The former, through which New/Collection/Display is realized, pictorially reveals a cross section of the library’s stratified tiers of shelving: the near sum of print held upon the institution’s opening. In New/Collection/Display this image is treated as a pictograph of sedimentation – a compressed deposit in itself, constituted by the hardened traces of manual and industrial labor, organized by their technological impression into a condensed image archive. This work materializes as something like an advertisement whose cipher is the public face of collection. The putative objects of display for this poster are the mimetically parsed procedures that constitute the archival image from which it is derived: a drawing, a photograph and a print. Here we have a historical detail as core sample, cracked along the fault-line of temporal compression and sealed into the spatial display of a vitrine.
A.D. embellishes this object-like relationship to productive forces so that it might appear from a different perspective. In this work we encounter the static presentation of a collection of fictitious dust jackets. As the designated promotional site for a condensed interior, the dust jacket materializes the threshold between the ephemerality of advertising and the durability of text: between fashion and the endurance of an archival inscription. In A.D. we only get as far as a designed impression. The space of the “blurb,” typically constructed according to conventions of disclosure (and adequate concealment), becomes this collection’s agent of oblique self-possession. The titles and descriptive texts of these protective covers seem confused as to what they are supposed to relate to potential interest. The impression given is that these objects lack the means of representation.
The absence of a client for these representatives seals them up to the laminate bond. Perhaps to aid in a memory of design’s returning obsolescence, the vertical display of these forms recall architecture’s archaic perceptual corollary of distracted reception; a habit of passing which binds advertising, ornament and decorum.
Discerning this constellation’s image is the job of the sleuth who is willing to read what might elude the unfolding of illustration, but is right there, scattered into barren graphics.

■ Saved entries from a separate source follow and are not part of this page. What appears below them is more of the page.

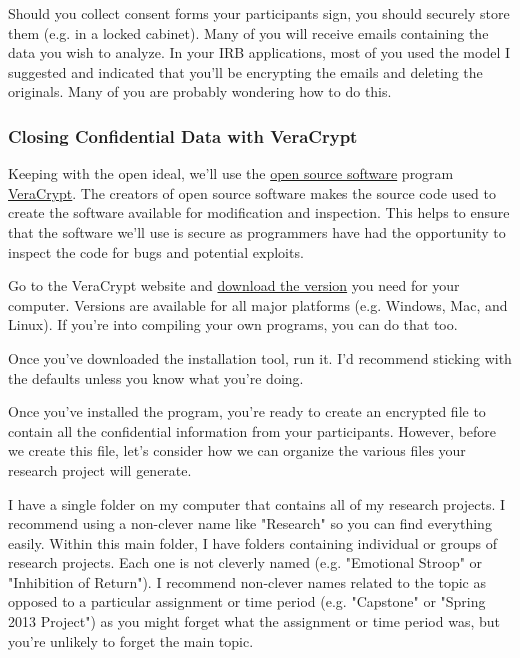 \documentclass[12pt]{article}
\begin{document}
Should you collect consent forms your participants sign, you should securely store them (e.g.
in a locked cabinet). Many of you will receive emails containing the data you wish to analyze.
In your IRB applications, most of you used the model I suggested and indicated that you'll be
encrypting the emails and deleting the originals. Many of you are probably wondering how to do
this.

\subsubsection{Closing Confidential Data with VeraCrypt}
Keeping with the open ideal, we'll use the
\href{http://en.wikipedia.org/wiki/Open-source_software}{open source software} program
\href{https://veracrypt.codeplex.com/wikipage?title=Downloads}{VeraCrypt}. The creators of
open source software makes the source code used to create the software available for modification
and inspection. This helps to ensure that the software we'll use is secure as programmers have
had the opportunity to inspect the code for bugs and potential exploits.

Go to the VeraCrypt website and \href{https://veracrypt.codeplex.com/wikipage?title=Downloads}
{download the version} you need for your computer. Versions
are available for all major platforms (e.g. Windows, Mac, and Linux). If you're into compiling
your own programs, you can do that too.

Once you've downloaded the installation tool, run it. I'd recommend sticking with the defaults
unless you know what you're doing.

Once you've installed the program, you're ready to create an encrypted file to contain all the
confidential information from your participants. However, before we create this file, let's
consider how we can organize the various files your research project will generate.

I have a single folder on my computer that contains all of my research projects. I recommend
using a non-clever name like "Research" so you can find everything easily. Within this main
folder, I have folders containing individual or groups of research projects. Each one is
not cleverly named (e.g. "Emotional Stroop" or "Inhibition of Return"). I recommend non-clever
names related to the topic as opposed to a particular assignment or time period (e.g. 
"Capstone" or "Spring 2013 Project") as you might forget what the assignment or time period
was, but you're unlikely to forget the main topic.
\end{document}
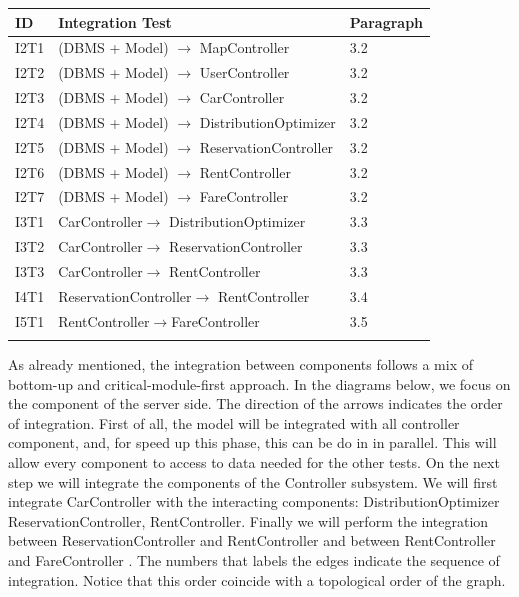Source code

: \begin{center}
\begin{tabular*}
{\textwidth}
{l p{8.5cm} l}
\hline
\textbf{ID} & \textbf{Integration Test} & \textbf{Paragraph} \\
\hline
I2T1 & (DBMS + Model) $\rightarrow$ MapController & 3.2\\
I2T2 & (DBMS + Model) $\rightarrow$ UserController & 3.2\\
I2T3 & (DBMS + Model) $\rightarrow$ CarController & 3.2\\
I2T4 & (DBMS + Model) $\rightarrow$ DistributionOptimizer & 3.2\\
I2T5 & (DBMS + Model) $\rightarrow$ ReservationController & 3.2\\
I2T6 & (DBMS + Model) $\rightarrow$ RentController & 3.2\\
I2T7 & (DBMS + Model) $\rightarrow$ FareController & 3.2\\
I3T1 &CarController$\rightarrow$ DistributionOptimizer & 3.3\\
I3T2 &CarController$\rightarrow$ ReservationController & 3.3\\
I3T3 &CarController$\rightarrow$ RentController & 3.3\\
I4T1 &ReservationController$\rightarrow$ RentController & 3.4\\
I5T1 &RentController$\rightarrow$FareController & 3.5\\
\hline
\newline
\newline
\end{tabular*}
\end{center}




As already mentioned, the integration between components follows a mix of bottom-up and critical-module-first approach. In the diagrams below, we focus on the component of the server side. The direction of the arrows indicates the order of integration. 
First of all, the model will be integrated with all controller component, and, for speed up this phase, this can be do in in parallel. This will allow every component to access to data needed for the other tests. On the next step we will integrate the components of the Controller subsystem. We will first integrate CarController with the interacting components: DistributionOptimizer
ReservationController, RentController.
Finally we will perform the  integration between ReservationController and RentController and between RentController and FareController .
The numbers that labels the edges indicate the sequence of integration. Notice that this order coincide with a topological order of the graph.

The nouns “patience” and “fortitude,” rather than states of stoic consciousness, name a character without any particular content. In this light, “A.D.” should have its mythological contents given over to a profane figure of skeptical openness: perhaps relating more to A Detective’s “what has happened?” than Anno Domini. The library’s necessary maintenance of its technological proficiency gives evidence to a collective project of waiting (in anticipation of new ways of archiving and disseminating old content). The maintenance of its edifice sustains the purported efficacy for representation to and of the present. It is this precarious relationship to time that sends this work circling around Edward Clark Potter’s failure to enunciate the meaning of his sculptures that remain at the entrance of the public library.
Sam Lewitt received a BFA from the School of Visual Arts and attended the Whitney Independent Study Program, New York. He is co-founder and co-editor of Scorched Earth, the twelve-issue magazine in which the question of drawing’s place in theory and practice is addressed in dialogue with artists, critics and historians.
In early 2007, his work will be included in group shows at Sutton Lane, Paris, Galerie Christian Nagel, Cologne, and Miguel Abreu Gallery, New York.